[Data to use — start]
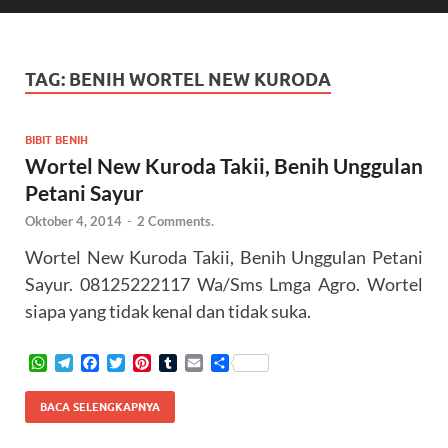
TAG:
BENIH WORTEL NEW KURODA
BIBIT BENIH
Wortel New Kuroda Takii, Benih Unggulan
Petani Sayur
Oktober 4, 2014
-
2 Comments.
Wortel New Kuroda Takii, Benih Unggulan Petani
Sayur. 08125222117 Wa/Sms Lmga Agro. Wortel
siapa yang tidak kenal dan tidak suka.
W
T
F
T
P
T
E
S
h
e
a
w
i
u
m
h
a
l
c
i
n
m
a
a
BACA SELENGKAPNYA
t
e
e
t
t
b
i
r
s
g
b
t
e
l
l
e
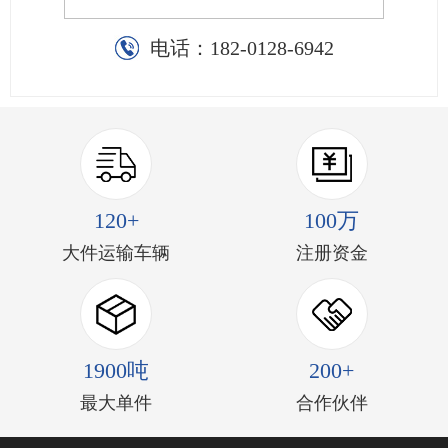
电话：
182-0128-6942
120+
100万
大件运输车辆
注册资金
1900吨
200+
最大单件
合作伙伴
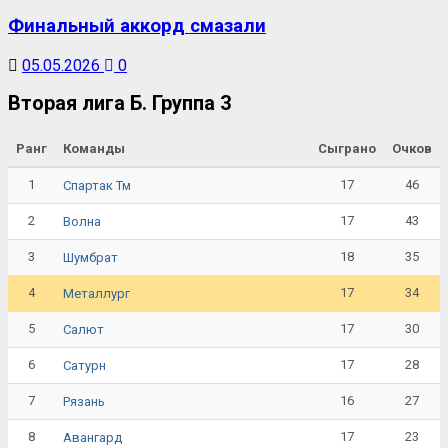
Финальный аккорд смазали
05.05.2026
0
Вторая лига Б. Группа 3
Ранг
Команды
Сыграно
Очков
1
17
46
Спартак Тм
2
17
43
Волна
3
18
35
Шумбрат
4
17
34
Металлург
5
17
30
Салют
6
17
28
Сатурн
7
16
27
Рязань
8
17
23
Авангард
[Data to use — finish]
Across the listing, count every line with the word "Sayur" in it. Answer with the number alone.

2